What to do - Each line containing the string "news" should be copied out of the entries.

Data to use -
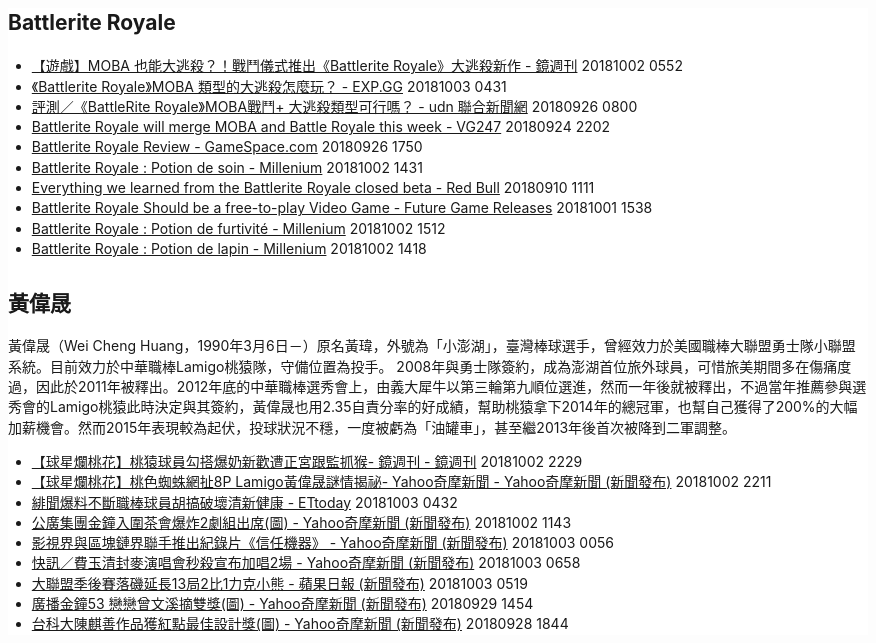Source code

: ## Battlerite Royale


- [【遊戲】MOBA 也能大逃殺？！戰鬥儀式推出《Battlerite Royale》大逃殺新作 - 鏡週刊](https://www.mirrormedia.mg/story/20181002gamecrystal "【遊戲】MOBA 也能大逃殺？！戰鬥儀式推出《Battlerite Royale》大逃殺新作 - 鏡週刊") 20181002 0552
- [《Battlerite Royale》MOBA 類型的大逃殺怎麼玩？ - EXP.GG](https://exp.gg/zh_tw/pc-zh_tw/74028 "《Battlerite Royale》MOBA 類型的大逃殺怎麼玩？ - EXP.GG") 20181003 0431
- [評測／《BattleRite Royale》MOBA戰鬥+ 大逃殺類型可行嗎？ - udn 聯合新聞網](https://game.udn.com/game/story/10451/3388062 "評測／《BattleRite Royale》MOBA戰鬥+ 大逃殺類型可行嗎？ - udn 聯合新聞網") 20180926 0800
- [Battlerite Royale will merge MOBA and Battle Royale this week - VG247](https://www.vg247.com/2018/09/24/battlerite-royale-will-merge-moba-battle-royale-week/ "Battlerite Royale will merge MOBA and Battle Royale this week - VG247") 20180924 2202
- [Battlerite Royale Review - GameSpace.com](https://www.gamespace.com/reviews/battlerite-royale-review/ "Battlerite Royale Review - GameSpace.com") 20180926 1750
- [Battlerite Royale : Potion de soin - Millenium](https://www.millenium.org/guide/312711.html "Battlerite Royale : Potion de soin - Millenium") 20181002 1431
- [Everything we learned from the Battlerite Royale closed beta - Red Bull](https://www.redbull.com/us-en/battlerite-royale-beta-hands-on-preview "Everything we learned from the Battlerite Royale closed beta - Red Bull") 20180910 1111
- [Battlerite Royale Should be a free-to-play Video Game - Future Game Releases](https://www.futuregamereleases.com/2018/10/battlerite-royale-should-be-a-free-to-play-video-game/ "Battlerite Royale Should be a free-to-play Video Game - Future Game Releases") 20181001 1538
- [Battlerite Royale : Potion de furtivité - Millenium](https://www.millenium.org/guide/312720.html "Battlerite Royale : Potion de furtivité - Millenium") 20181002 1512
- [Battlerite Royale : Potion de lapin - Millenium](https://www.millenium.org/guide/312723.html "Battlerite Royale : Potion de lapin - Millenium") 20181002 1418

## 黃偉晟

黃偉晟（Wei Cheng Huang，1990年3月6日－）原名黃瑋，外號為「小澎湖」，臺灣棒球選手，曾經效力於美國職棒大聯盟勇士隊小聯盟系統。目前效力於中華職棒Lamigo桃猿隊，守備位置為投手。
2008年與勇士隊簽約，成為澎湖首位旅外球員，可惜旅美期間多在傷痛度過，因此於2011年被釋出。2012年底的中華職棒選秀會上，由義大犀牛以第三輪第九順位選進，然而一年後就被釋出，不過當年推薦參與選秀會的Lamigo桃猿此時決定與其簽約，黃偉晟也用2.35自責分率的好成績，幫助桃猿拿下2014年的總冠軍，也幫自己獲得了200%的大幅加薪機會。然而2015年表現較為起伏，投球狀況不穩，一度被虧為「油罐車」，甚至繼2013年後首次被降到二軍調整。
- [【球星爛桃花】桃猿球員勾搭爆奶新歡遭正宮跟監抓猴- 鏡週刊 - 鏡週刊](https://www.mirrormedia.mg/story/20181002ent005 "【球星爛桃花】桃猿球員勾搭爆奶新歡遭正宮跟監抓猴- 鏡週刊 - 鏡週刊") 20181002 2229
- [【球星爛桃花】桃色蜘蛛網扯8P Lamigo黃偉晟謎情揭祕- Yahoo奇摩新聞 - Yahoo奇摩新聞 (新聞發布)](https://tw.news.yahoo.com/%E7%90%83%E6%98%9F%E7%88%9B%E6%A1%83%E8%8A%B1-%E6%A1%83%E8%89%B2%E8%9C%98%E8%9B%9B%E7%B6%B2%E6%89%AF8p-lamigo%E9%BB%83%E5%81%89%E6%99%9F%E8%AC%8E%E6%83%85%E6%8F%AD%E7%A5%95-215858748.html "【球星爛桃花】桃色蜘蛛網扯8P Lamigo黃偉晟謎情揭祕- Yahoo奇摩新聞 - Yahoo奇摩新聞 (新聞發布)") 20181002 2211
- [緋聞爆料不斷職棒球員胡搞破壞清新健康 - ETtoday](https://www.ettoday.net/news/20181003/1272342.htm "緋聞爆料不斷職棒球員胡搞破壞清新健康 - ETtoday") 20181003 0432
- [公廣集團金鐘入圍茶會爆炸2劇組出席(圖) - Yahoo奇摩新聞 (新聞發布)](https://tw.news.yahoo.com/%E5%85%AC%E5%BB%A3%E9%9B%86%E5%9C%98%E9%87%91%E9%90%98%E5%85%A5%E5%9C%8D%E8%8C%B6%E6%9C%83-%E7%88%86%E7%82%B82%E5%8A%87%E7%B5%84%E5%87%BA%E5%B8%AD-%E5%9C%96-111537981.html "公廣集團金鐘入圍茶會爆炸2劇組出席(圖) - Yahoo奇摩新聞 (新聞發布)") 20181002 1143
- [影視界與區塊鏈界聯手推出紀錄片《信任機器》 - Yahoo奇摩新聞 (新聞發布)](https://tw.news.yahoo.com/%E5%BD%B1%E8%A6%96%E7%95%8C%E8%88%87%E5%8D%80%E5%A1%8A%E9%8F%88%E7%95%8C%E8%81%AF%E6%89%8B%E6%8E%A8%E5%87%BA%E7%B4%80%E9%8C%84%E7%89%87-%E4%BF%A1%E4%BB%BB%E6%A9%9F%E5%99%A8-003500360.html "影視界與區塊鏈界聯手推出紀錄片《信任機器》 - Yahoo奇摩新聞 (新聞發布)") 20181003 0056
- [快訊／費玉清封麥演唱會秒殺宣布加唱2場 - Yahoo奇摩新聞 (新聞發布)](https://tw.news.yahoo.com/%E5%BF%AB%E8%A8%8A-%E8%B2%BB%E7%8E%89%E6%B8%85%E5%B0%81%E9%BA%A5%E6%BC%94%E5%94%B1%E6%9C%83%E7%A7%92%E6%AE%BA-%E5%AE%A3%E5%B8%83%E5%8A%A0%E5%94%B12%E5%A0%B4-065823638.html "快訊／費玉清封麥演唱會秒殺宣布加唱2場 - Yahoo奇摩新聞 (新聞發布)") 20181003 0658
- [大聯盟季後賽落磯延長13局2比1力克小熊 - 蘋果日報 (新聞發布)](https://tw.sports.appledaily.com/realtime/20181003/1440622 "大聯盟季後賽落磯延長13局2比1力克小熊 - 蘋果日報 (新聞發布)") 20181003 0519
- [廣播金鐘53 戀戀曾文溪摘雙獎(圖) - Yahoo奇摩新聞 (新聞發布)](https://tw.news.yahoo.com/%E5%BB%A3%E6%92%AD%E9%87%91%E9%90%9853-%E6%88%80%E6%88%80%E6%9B%BE%E6%96%87%E6%BA%AA%E6%91%98%E9%9B%99%E7%8D%8E-%E5%9C%96-143327963.html "廣播金鐘53 戀戀曾文溪摘雙獎(圖) - Yahoo奇摩新聞 (新聞發布)") 20180929 1454
- [台科大陳麒善作品獲紅點最佳設計獎(圖) - Yahoo奇摩新聞 (新聞發布)](https://tw.news.yahoo.com/%E5%8F%B0%E7%A7%91%E5%A4%A7%E9%99%B3%E9%BA%92%E5%96%84%E4%BD%9C%E5%93%81%E7%8D%B2%E7%B4%85%E9%BB%9E%E6%9C%80%E4%BD%B3%E8%A8%AD%E8%A8%88%E7%8D%8E-%E5%9C%96-181610792.html "台科大陳麒善作品獲紅點最佳設計獎(圖) - Yahoo奇摩新聞 (新聞發布)") 20180928 1844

Result of the exercise -
- [【球星爛桃花】桃色蜘蛛網扯8P Lamigo黃偉晟謎情揭祕- Yahoo奇摩新聞 - Yahoo奇摩新聞 (新聞發布)](https://tw.news.yahoo.com/%E7%90%83%E6%98%9F%E7%88%9B%E6%A1%83%E8%8A%B1-%E6%A1%83%E8%89%B2%E8%9C%98%E8%9B%9B%E7%B6%B2%E6%89%AF8p-lamigo%E9%BB%83%E5%81%89%E6%99%9F%E8%AC%8E%E6%83%85%E6%8F%AD%E7%A5%95-215858748.html "【球星爛桃花】桃色蜘蛛網扯8P Lamigo黃偉晟謎情揭祕- Yahoo奇摩新聞 - Yahoo奇摩新聞 (新聞發布)") 20181002 2211
- [緋聞爆料不斷職棒球員胡搞破壞清新健康 - ETtoday](https://www.ettoday.net/news/20181003/1272342.htm "緋聞爆料不斷職棒球員胡搞破壞清新健康 - ETtoday") 20181003 0432
- [公廣集團金鐘入圍茶會爆炸2劇組出席(圖) - Yahoo奇摩新聞 (新聞發布)](https://tw.news.yahoo.com/%E5%85%AC%E5%BB%A3%E9%9B%86%E5%9C%98%E9%87%91%E9%90%98%E5%85%A5%E5%9C%8D%E8%8C%B6%E6%9C%83-%E7%88%86%E7%82%B82%E5%8A%87%E7%B5%84%E5%87%BA%E5%B8%AD-%E5%9C%96-111537981.html "公廣集團金鐘入圍茶會爆炸2劇組出席(圖) - Yahoo奇摩新聞 (新聞發布)") 20181002 1143
- [影視界與區塊鏈界聯手推出紀錄片《信任機器》 - Yahoo奇摩新聞 (新聞發布)](https://tw.news.yahoo.com/%E5%BD%B1%E8%A6%96%E7%95%8C%E8%88%87%E5%8D%80%E5%A1%8A%E9%8F%88%E7%95%8C%E8%81%AF%E6%89%8B%E6%8E%A8%E5%87%BA%E7%B4%80%E9%8C%84%E7%89%87-%E4%BF%A1%E4%BB%BB%E6%A9%9F%E5%99%A8-003500360.html "影視界與區塊鏈界聯手推出紀錄片《信任機器》 - Yahoo奇摩新聞 (新聞發布)") 20181003 0056
- [快訊／費玉清封麥演唱會秒殺宣布加唱2場 - Yahoo奇摩新聞 (新聞發布)](https://tw.news.yahoo.com/%E5%BF%AB%E8%A8%8A-%E8%B2%BB%E7%8E%89%E6%B8%85%E5%B0%81%E9%BA%A5%E6%BC%94%E5%94%B1%E6%9C%83%E7%A7%92%E6%AE%BA-%E5%AE%A3%E5%B8%83%E5%8A%A0%E5%94%B12%E5%A0%B4-065823638.html "快訊／費玉清封麥演唱會秒殺宣布加唱2場 - Yahoo奇摩新聞 (新聞發布)") 20181003 0658
- [廣播金鐘53 戀戀曾文溪摘雙獎(圖) - Yahoo奇摩新聞 (新聞發布)](https://tw.news.yahoo.com/%E5%BB%A3%E6%92%AD%E9%87%91%E9%90%9853-%E6%88%80%E6%88%80%E6%9B%BE%E6%96%87%E6%BA%AA%E6%91%98%E9%9B%99%E7%8D%8E-%E5%9C%96-143327963.html "廣播金鐘53 戀戀曾文溪摘雙獎(圖) - Yahoo奇摩新聞 (新聞發布)") 20180929 1454
- [台科大陳麒善作品獲紅點最佳設計獎(圖) - Yahoo奇摩新聞 (新聞發布)](https://tw.news.yahoo.com/%E5%8F%B0%E7%A7%91%E5%A4%A7%E9%99%B3%E9%BA%92%E5%96%84%E4%BD%9C%E5%93%81%E7%8D%B2%E7%B4%85%E9%BB%9E%E6%9C%80%E4%BD%B3%E8%A8%AD%E8%A8%88%E7%8D%8E-%E5%9C%96-181610792.html "台科大陳麒善作品獲紅點最佳設計獎(圖) - Yahoo奇摩新聞 (新聞發布)") 20180928 1844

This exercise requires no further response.